Dunque gli specchi di Pistoletto come le macchine di Greber, quando dovrebbero mettere in relazione il mondo ‘interno’ dell’opera con la realtà ‘esterna’ dell’uomo, sottolineano invece la definitiva solitudine di chi fallisce nell’incontro con l’altro; l’uno con il ricorso al senso dell’effimero, l’altro con la sottolineatura dell’inutile, ricordano che ciascuno non ha più rapporti con gli altri uomini e quindi è solo, di fronte alle macchine come di fronte a se stesso.
Permane la possibilità di apparire, di dire “io c’ero”, ma apparire non significa esistere davvero ed essere ritratto in una fotografia, come fare una comparsa in uno specchio o allungare una mano verso lo sportellino di un dispenser, non significa Esserci in modo da ottenere un appagamento esistenziale.
Leonardo da Vinci, il primo homo technologicus dell’età moderna, ha scritto nei Pensieri: “Sii solo, e sarai tutto tuo”. Ma appartenere a se stessi in un ansioso, doloroso solipsismo significa non entrare in relazione con nessuno; ‘essere di se stessi’ non dà la gioia appagata di appartenere al mondo dell’uomo, che si riduce a vivere un epico e drammatico esodo dalla società, che avrebbe dovuto essere collettività e comunicazione.
Lo spettatore - a tratti catturato a tratti respinto - sperimenta tutto ciò e prova alternativamente un senso di fascino e di estraneità; vivendo per un istante nello specchio e non vivendo nella macchina senza voce di cartone, realizza in perfetta solitudine il suo passaggio fragile tra le forme, le scene e le testimonianze della vita reale.

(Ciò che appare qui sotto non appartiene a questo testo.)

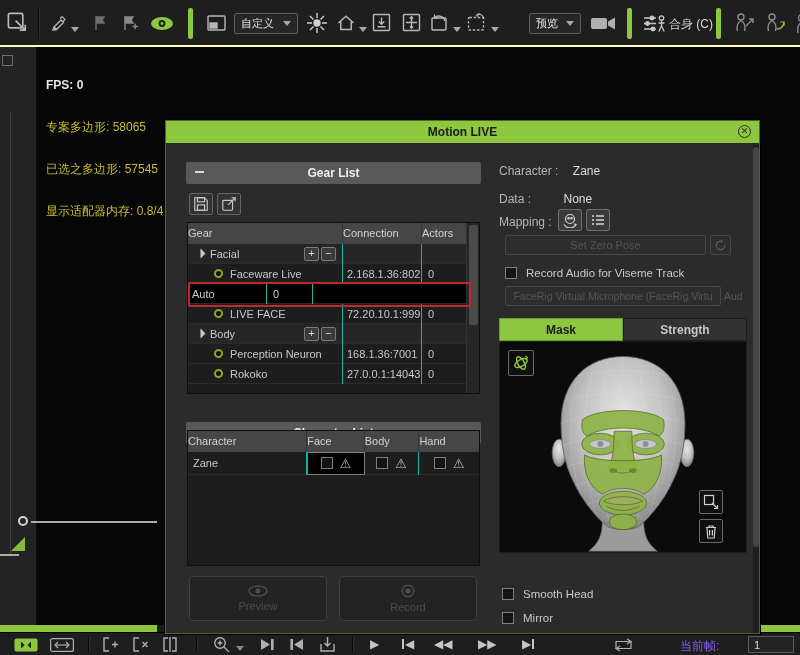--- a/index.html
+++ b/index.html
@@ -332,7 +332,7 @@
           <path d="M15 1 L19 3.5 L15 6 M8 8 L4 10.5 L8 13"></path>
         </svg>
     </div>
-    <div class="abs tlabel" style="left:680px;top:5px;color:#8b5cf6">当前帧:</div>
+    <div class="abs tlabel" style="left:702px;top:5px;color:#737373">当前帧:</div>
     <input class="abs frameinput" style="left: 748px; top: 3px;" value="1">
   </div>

Ma Pistoletto e Greber hanno fiducia nella forza salvifica dell’arte e la propongono come il più forte mezzo per svegliare le coscienze di fronte all’inesorabile fluire di un tempo portatore di un progresso che, anziché migliorare la vita, conduce l’uomo a retrocedere nell’isolamento e nell’alienazione frustrata. L’arte – attraverso le sue provocazioni e le opere ‘scomode’ che inducono lo spettatore a distaccarsene, indifferente o inorridito - può davvero diventare occasione e luogo di incontro e comunicazione, scambio e dibattito. Non è la bellezza che salverà il mondo, ma l’incontro di uomini e lo scambio di anime e di idee.